Makes maybe 10 patties (serves 3ish)
1 sweet potato
1 can garbonzo beans (15 oz, I think ~2 cups?)
~8 brussels sprouts (an equal volume to the beans)
2 shallots
4-6 button mushrooms
2 tbsp cornmeal + extra
2 tbsp water
1 tbsp flax seed
1 tbsp soy sauce
1 tbsp sesame oil
1 tsp cayenne pepper
1 tsp cumin
salt
olive oil

Preheat oven to 350. Slice the sweet potato into thin, circular pieces. Toss them in a small amount of olive oil and salt. Put the slices on a baking sheet and place in the oven. Coarsely chop the shallots and put them in a large frying pan over medium with a dash of oil. Shred/dice the brussels and add them to the pan after the shallot has softened with a splash of oil. Stir every minute or so, and dice the mushrooms. After the brussels have softened, add the diced mushrooms and sesame oil to the pan and cook for another 5 minutes.
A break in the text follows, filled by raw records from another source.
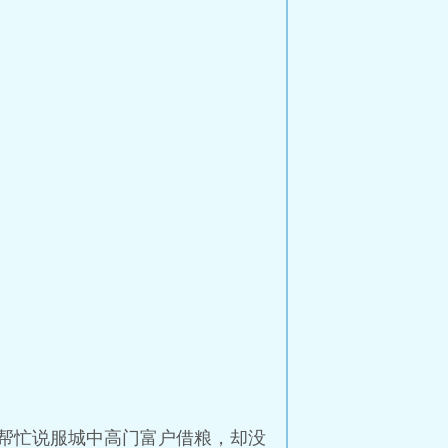
帮忙说服城中高门富户借粮，却没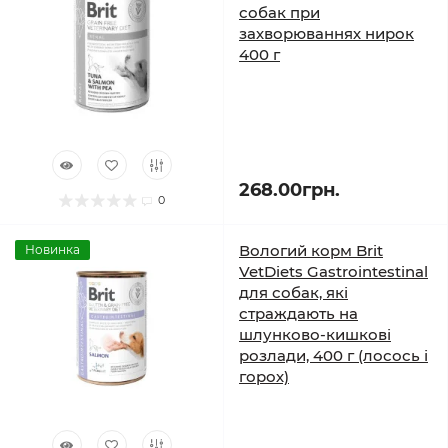
собак при
захворюваннях нирок
400 г
268.00грн.
0
Вологий корм Brit
Новинка
VetDiets Gastrointestinal
для собак, які
страждають на
шлунково-кишкові
розлади, 400 г (лосось і
горох)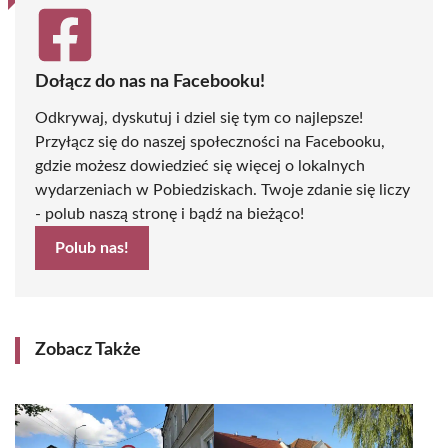
Dołącz do nas na Facebooku!
Odkrywaj, dyskutuj i dziel się tym co najlepsze!
Przyłącz się do naszej społeczności na Facebooku,
gdzie możesz dowiedzieć się więcej o lokalnych
wydarzeniach w Pobiedziskach. Twoje zdanie się liczy
- polub naszą stronę i bądź na bieżąco!
Polub nas!
Zobacz Także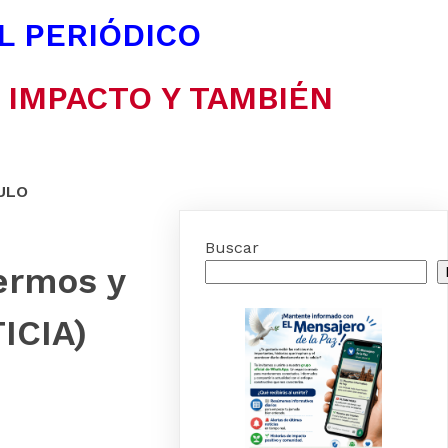
EL PERIÓDICO
N IMPACTO Y TAMBIÉN
ULO
Buscar
fermos y
ICIA)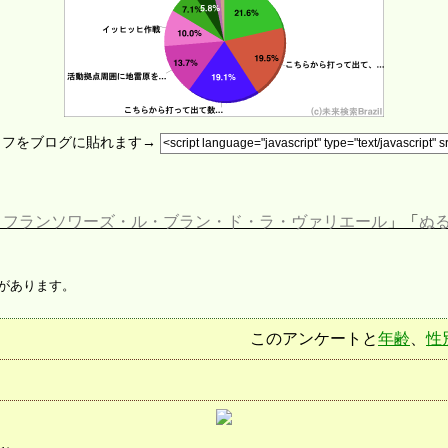
ラフをブログに貼れます→
・フランソワーズ・ル・ブラン・ド・ラ・ヴァリエール
」「
ぬ
があります。
このアンケートと
年齢
、
性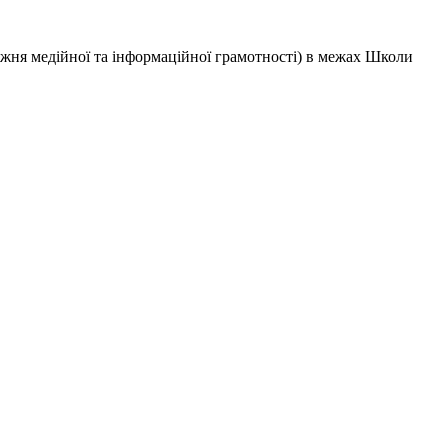
тижня медійної та інформаційної грамотності) в межах Школи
This should take under 20 minutes; at the 20 minute mark, flip all the sweet potato slices over and put them back in the oven. Empty the beans into a bowl and mash them into a paste; add enough of the pan contents so that it is 50/50 beans/not beans. Add in the cornmeal, water, flax seed, soy sauce, pepper, and cumin; stir to evenly distribute everything.

You'll want to take out the sweet potatoes 10-15 minutes after you flip them (depending on thickness), so that might be during the next stage. Just shut off the oven and leave them in if it is.

Heat the large pan from before with a nice amount of oil over medium high. Put a layer of cornmeal on a plate and take slightly-larger-than-golfball bits out of the mixture, shape into patties, and coat with cornmeal. Cook them for about 5 minutes, flip them, and cook them for a few minutes longer (enough to make both sides brown and somewhat crispy).

Serve on potato buns with any extra brussels mixture as a side. It shouldn't need ketchup, but some people are weird.